Forearm fractures have the second highest ratio of open to closed fractures among all fractures. They’re also common in children.

We distinguish simple forearm fractures from complex ones. Simple fractures are isolated fractures of the radius or ulna (sometimes called nightstick fracture). Complex fractures are fractures occurring with dislocations. The three most important complex fractures are:

Name Fracture location Dislocation location
Galeazzi Distal radius Radioulnar joint
Monteggia Proximal ulna Radial head
Essex-Lopresti Radial head Radioulnar joint (+ interosseus disruption)
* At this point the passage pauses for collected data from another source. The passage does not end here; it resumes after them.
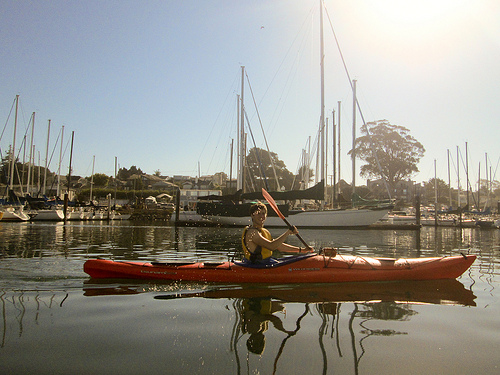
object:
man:
[236, 201, 316, 266]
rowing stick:
[260, 182, 314, 254]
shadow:
[154, 277, 480, 372]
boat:
[84, 250, 480, 284]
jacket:
[240, 225, 276, 262]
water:
[2, 210, 499, 374]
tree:
[356, 112, 425, 229]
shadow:
[352, 287, 425, 338]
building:
[167, 183, 225, 199]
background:
[1, 6, 500, 230]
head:
[252, 201, 267, 225]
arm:
[249, 227, 295, 253]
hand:
[284, 226, 305, 239]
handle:
[283, 217, 312, 249]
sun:
[306, 5, 500, 71]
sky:
[1, 2, 500, 190]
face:
[254, 207, 266, 225]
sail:
[202, 182, 328, 205]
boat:
[170, 197, 400, 232]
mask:
[186, 194, 292, 219]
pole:
[317, 5, 325, 214]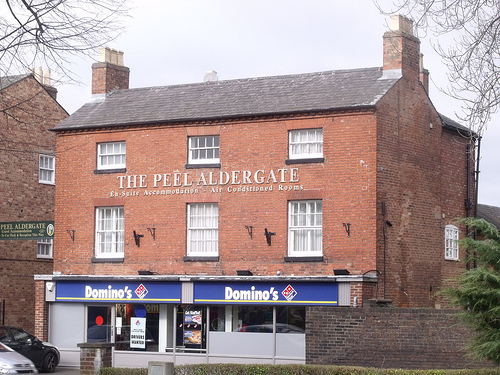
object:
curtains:
[92, 207, 123, 260]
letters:
[117, 167, 299, 188]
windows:
[92, 206, 125, 259]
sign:
[58, 281, 182, 303]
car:
[4, 328, 58, 372]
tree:
[411, 4, 499, 305]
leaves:
[454, 112, 463, 121]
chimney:
[92, 47, 129, 98]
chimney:
[381, 15, 421, 80]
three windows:
[95, 127, 323, 171]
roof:
[53, 65, 394, 132]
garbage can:
[147, 359, 177, 374]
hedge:
[179, 364, 379, 374]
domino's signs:
[55, 276, 339, 306]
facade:
[54, 131, 379, 278]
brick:
[326, 113, 375, 273]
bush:
[102, 366, 147, 374]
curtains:
[95, 141, 125, 171]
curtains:
[188, 136, 221, 164]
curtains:
[287, 129, 323, 160]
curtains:
[185, 202, 218, 259]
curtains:
[287, 199, 323, 256]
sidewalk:
[48, 367, 240, 374]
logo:
[134, 283, 149, 300]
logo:
[280, 284, 298, 301]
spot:
[95, 316, 103, 325]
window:
[185, 133, 223, 167]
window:
[285, 124, 326, 167]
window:
[183, 200, 222, 262]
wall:
[304, 305, 472, 359]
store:
[32, 267, 358, 361]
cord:
[383, 203, 389, 300]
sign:
[0, 220, 54, 241]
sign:
[190, 280, 341, 306]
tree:
[0, 1, 110, 86]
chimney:
[44, 69, 57, 100]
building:
[4, 69, 64, 167]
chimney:
[420, 54, 430, 86]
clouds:
[100, 1, 339, 83]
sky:
[9, 1, 490, 83]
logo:
[183, 310, 203, 325]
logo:
[134, 304, 147, 317]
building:
[28, 16, 483, 367]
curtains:
[445, 224, 459, 259]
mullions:
[444, 224, 460, 262]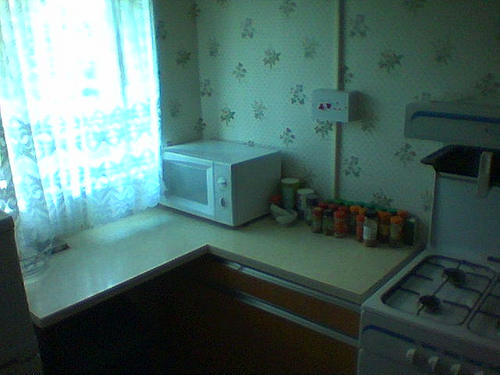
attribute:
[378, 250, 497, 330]
burner — black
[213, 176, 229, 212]
knobs — white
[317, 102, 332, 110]
switches — red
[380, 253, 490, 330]
burner — black, metal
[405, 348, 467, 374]
knobs — white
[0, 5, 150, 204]
window — lighted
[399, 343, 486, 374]
knobs — white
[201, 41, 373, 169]
wallpaper — floral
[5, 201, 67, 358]
fridge — white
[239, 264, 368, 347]
cabinet — wooden, metal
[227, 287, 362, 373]
cabinet — wooden, metal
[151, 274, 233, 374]
cabinet — wooden, metal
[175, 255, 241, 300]
cabinet — wooden, metal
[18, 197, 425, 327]
counter — empty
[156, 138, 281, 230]
microwave — white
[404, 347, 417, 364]
knob — white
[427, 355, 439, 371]
knob — white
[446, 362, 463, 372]
knob — white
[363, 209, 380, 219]
bottle tops — green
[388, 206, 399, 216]
bottle tops — green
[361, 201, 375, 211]
bottle tops — green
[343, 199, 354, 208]
bottle tops — green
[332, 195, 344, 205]
bottle tops — green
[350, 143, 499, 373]
stove — blue, white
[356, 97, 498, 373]
stove — white, blue, old-fashioned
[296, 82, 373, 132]
box — white, metal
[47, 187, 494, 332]
counter — tan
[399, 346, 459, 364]
knobs — white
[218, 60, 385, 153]
wall paper — flowery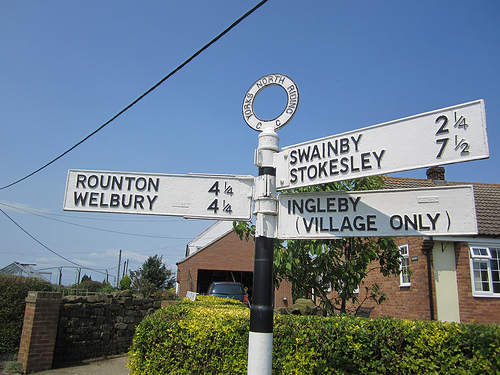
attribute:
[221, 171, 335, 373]
pole — black and white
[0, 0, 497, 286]
sky — blue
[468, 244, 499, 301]
window — white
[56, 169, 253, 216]
sign — one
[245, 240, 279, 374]
pole — white and black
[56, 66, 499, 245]
sign — street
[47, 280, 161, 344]
wall — grey stone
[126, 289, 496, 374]
fence — green and yellow, short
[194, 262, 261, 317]
gaarge door — open, opened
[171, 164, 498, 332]
building — brick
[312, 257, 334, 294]
window — white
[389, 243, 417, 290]
window — white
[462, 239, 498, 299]
window — white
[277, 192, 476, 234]
sign — Ingleby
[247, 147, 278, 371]
pole — white and black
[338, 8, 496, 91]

These injuries occur due to direct trauma or fall onto outstretched arm. As the forearm is basically a joint, the goal should be anatomical reduction and absolute stability. Treatment is surgical.

Etiology

Direct trauma to forearm, fall from height onto outstretched and pronated forearm, high energy trauma.

Clinical features

Deformity, pain, swelling, loss of function. Neurovascular injuries. Compartment syndrome.

Diagnosis and evaluation

X-ray is usually sufficient. In case of Essex-Lopresti injury there is radio-ulnar dissociation.

Treatment

The forearm is basically a joint, and so the goal of management (as for all joints) should be anatomical reduction and absolute stability. Treatment is almost always surgical with ORIF or OREF.

Distal radius fractures

Distal radius fractures are common fractures, especially of the elderly. They occur due to fall on outstretched arm. Colles fracture is an extraarticular fracture with dorsal angulation of the fragment. Smith fracture is an extraarticular fracture with ventral angulation of the fragment. The median nerve may be injured. Non-dislocated fractures are treated conservatively; dislocated fractures are treated surgically.

Etiology

Fall on outstretched arm with dorsiflexed wrist (Colles fracture) or palmar flexed wrist (Smith facture).

Classification

We distinguish multiple type of distal radius fractures:

Type Description
Colles fracture Extraarticular fracture with dorsal angulation of the fragment
Smith fracture Extraarticular fracture with ventral angulation of the fragment
Barton fracture Intraarticular with associated dorsal displacement (radiocarpal dislocation)
Chauffeur fracture Avulsion fracture of radial styloid

Clinical features

Pain, swelling, deformation, displacement. Median nerve injury. Carpal tunnel syndrome.

Diagnosis and evaluation

X-ray.

Treatment

Conservative treatment with closed reduction + splint is used for fractures without dislocation or with minimal dislocation.

Surgical treatment with ORIF is used for dislocated fractures.